Industrial land has been subject to speculation and prices have escalated to a point where it has become uneconomical to promote industries in these locations. Foreign companies have many choices and cost of land is a key consideration.
To keep land cost down, conversion charges and stamp duties should be waived. State governments should start to behave like their counterparts in Europe who give incentives to new industries to their municipalities.
Land costs have to be capped to around RM25 to RM40 per sq ft delivered with infrastructure. Federal and state governments have to invest in bringing infrastructure to these sites so costs can be mitigated. Penang has set an excellent example over the years on how a state development corporation manages its industrial development activities.
Federal and state governments should team up with industrial development specialists to create and manage these parks to international standards.

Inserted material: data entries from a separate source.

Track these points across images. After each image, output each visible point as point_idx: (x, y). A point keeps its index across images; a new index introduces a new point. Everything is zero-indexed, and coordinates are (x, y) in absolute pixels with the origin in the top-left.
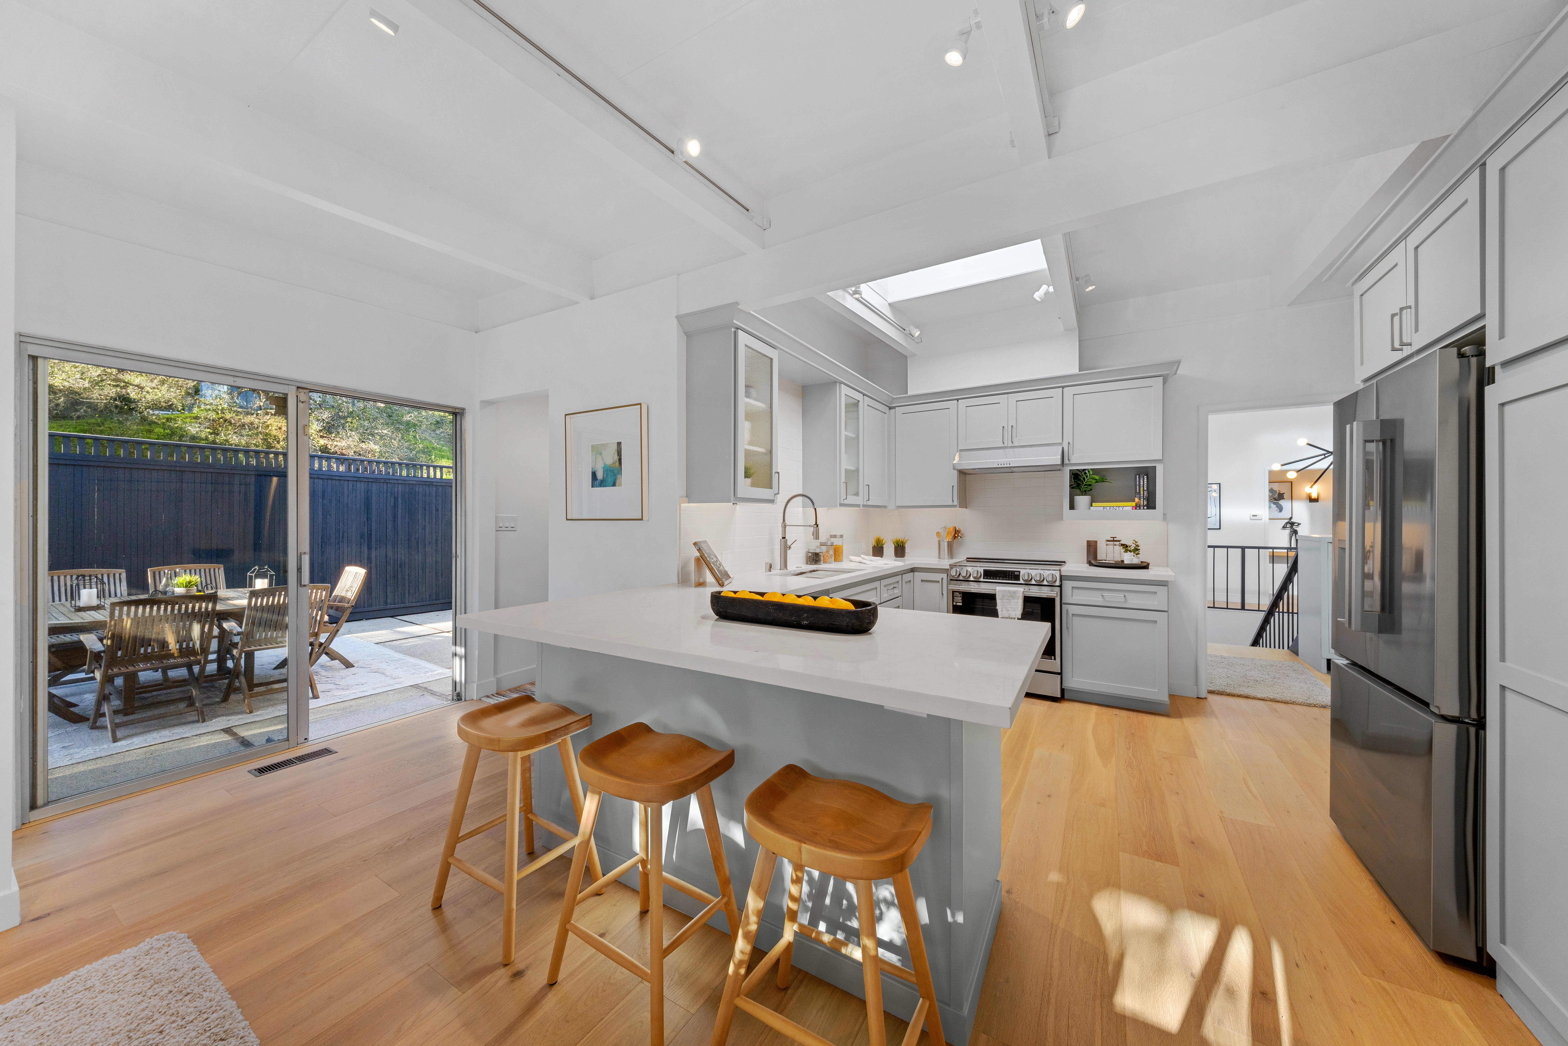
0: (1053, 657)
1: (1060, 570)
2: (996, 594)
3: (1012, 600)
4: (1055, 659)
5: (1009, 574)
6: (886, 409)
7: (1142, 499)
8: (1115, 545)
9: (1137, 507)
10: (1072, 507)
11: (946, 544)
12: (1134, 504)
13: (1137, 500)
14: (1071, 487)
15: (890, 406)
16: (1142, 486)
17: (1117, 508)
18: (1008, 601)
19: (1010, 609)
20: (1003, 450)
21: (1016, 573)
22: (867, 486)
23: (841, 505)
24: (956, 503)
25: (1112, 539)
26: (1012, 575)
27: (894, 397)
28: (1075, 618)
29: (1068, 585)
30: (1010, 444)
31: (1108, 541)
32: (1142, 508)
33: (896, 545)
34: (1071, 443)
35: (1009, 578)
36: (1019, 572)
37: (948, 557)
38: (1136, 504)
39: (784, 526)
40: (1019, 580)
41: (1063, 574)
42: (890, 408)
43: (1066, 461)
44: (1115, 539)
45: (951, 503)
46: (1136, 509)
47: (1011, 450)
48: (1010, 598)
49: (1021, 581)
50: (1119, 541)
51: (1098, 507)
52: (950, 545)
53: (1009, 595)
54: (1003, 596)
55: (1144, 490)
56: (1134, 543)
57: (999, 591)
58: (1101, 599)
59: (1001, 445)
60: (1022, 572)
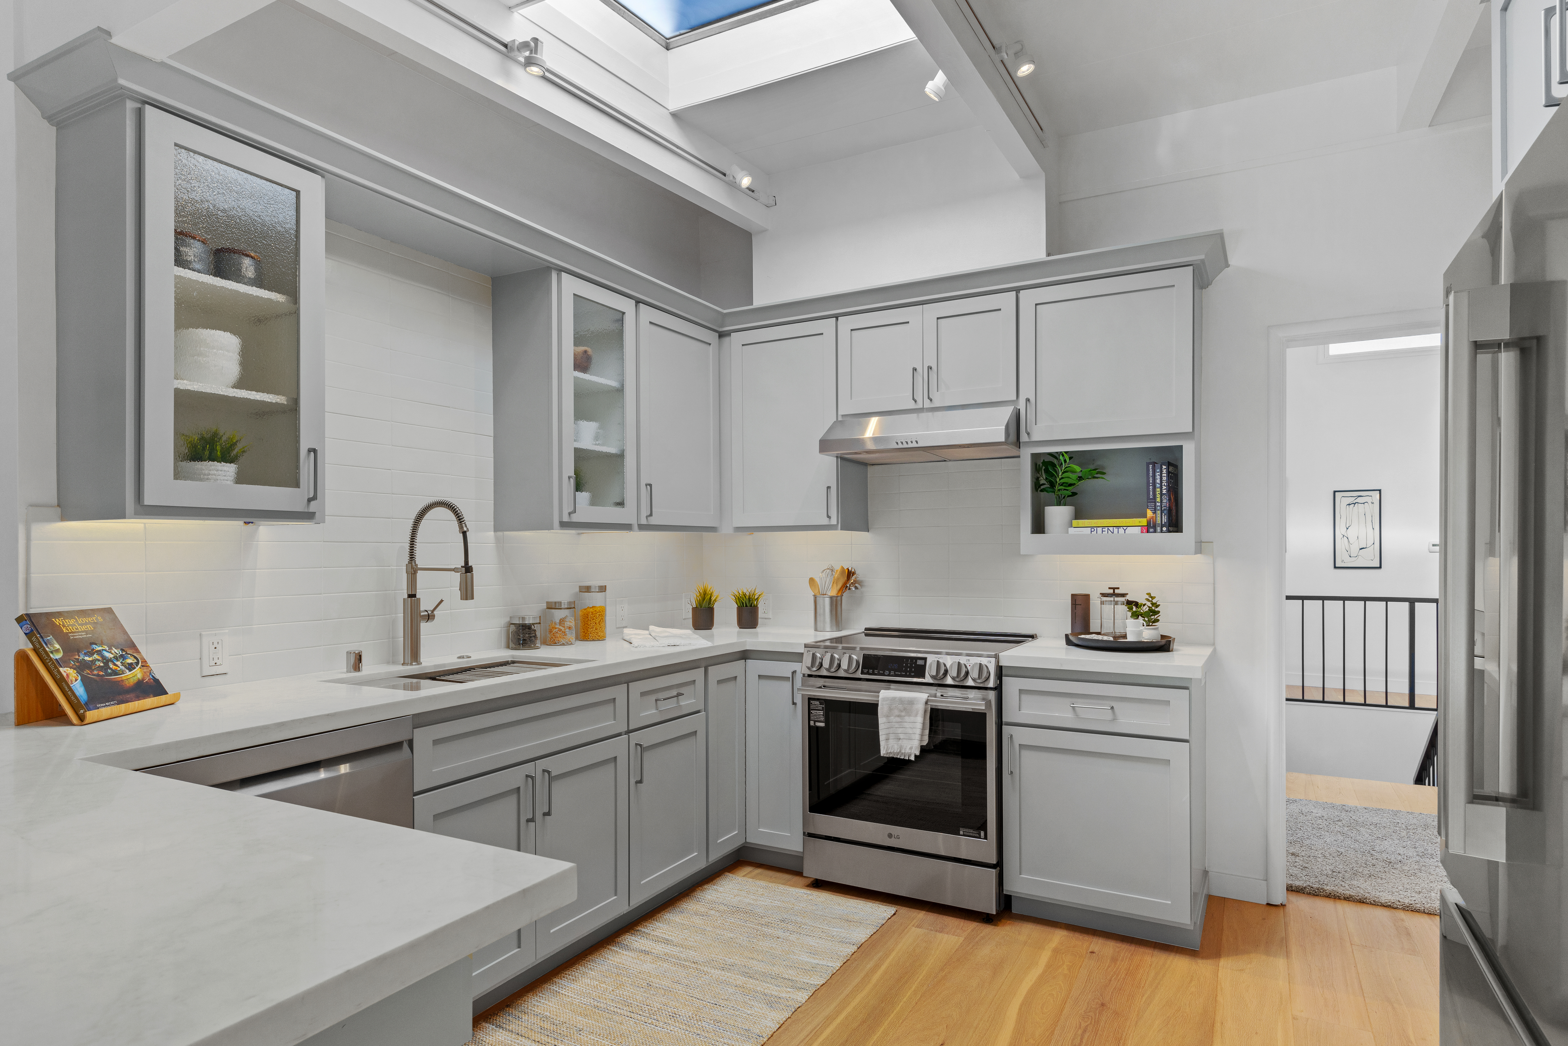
0: (982, 833)
1: (997, 657)
2: (877, 705)
3: (907, 719)
4: (986, 838)
5: (907, 665)
6: (712, 337)
7: (1159, 512)
8: (1116, 603)
9: (1150, 527)
10: (1039, 527)
11: (827, 601)
12: (1144, 522)
13: (1150, 513)
14: (1037, 486)
15: (721, 330)
16: (1158, 485)
17: (1116, 530)
18: (898, 719)
19: (902, 736)
20: (916, 414)
21: (920, 662)
22: (648, 487)
23: (564, 525)
24: (834, 521)
25: (1111, 591)
26: (911, 665)
27: (725, 311)
28: (1025, 753)
29: (1011, 685)
30: (927, 404)
31: (1104, 595)
32: (1159, 529)
33: (739, 604)
34: (1033, 400)
35: (906, 671)
36: (925, 659)
37: (831, 626)
38: (1149, 522)
39: (413, 570)
40: (923, 676)
41: (1003, 663)
42: (722, 335)
43: (1024, 437)
44: (1117, 591)
45: (825, 521)
46: (1148, 532)
47: (930, 414)
48: (903, 714)
49: (928, 679)
50: (1123, 595)
51: (1083, 529)
52: (835, 603)
53: (900, 706)
54: (890, 709)
55: (1161, 494)
56: (1148, 600)
57: (884, 699)
58: (1070, 715)
59: (911, 405)
60: (931, 659)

There has to be a fast track approval system in place for these estates and their buildings. Building standards must be grade A, green and in line with local and international best practices.
4. Creating the management and workforce of tomorrow:
Human capital is a key part of the Mittelstand strategy. The aim would be to set up colleges near the main industrial hubs so students can undertake industrial training at the factories in the estate as they progress through school. The industries should be consulted as to the skills sets they are required to have upon graduation and the foundation courses they feel are necessary.
Invite technical schools and colleges to set up in Malaysia and provide tax incentives in training local students and establishing skills mentoring programmes. The top management should be incentivised to undertake MBA programmes so they may learn to adopt the best management practices, governance and technology in order to compete globally.
To summarise, I believe that if these issues are dealt with urgently we will reap the key benefits of such an undertaking by:
• Attracting MNCs to Malaysia and energising our own SMEs, which will add to the technical skills of our workforce and technology transfer;
• Creating new and dynamic training and educational platforms to drive industry and reducing underemployment among our youth;
• Creating new investable grade A industrial properties;
• Delivering improvements in skills means productivity increases, quality of products and services and higher wages;
• Enabling higher wages and employment will create a huge driver for the growth in real estate from housing, commercial. retail to industrial,
• Taking advantage of Malaysia’s amazing infrastructure and location at the centre of Asean;
• Acting as the industrial and logistics hub for South-East Asia, India and East Asia;
• Developing long-term infrastructure projects that contribute to GDP, FDI and are export focus.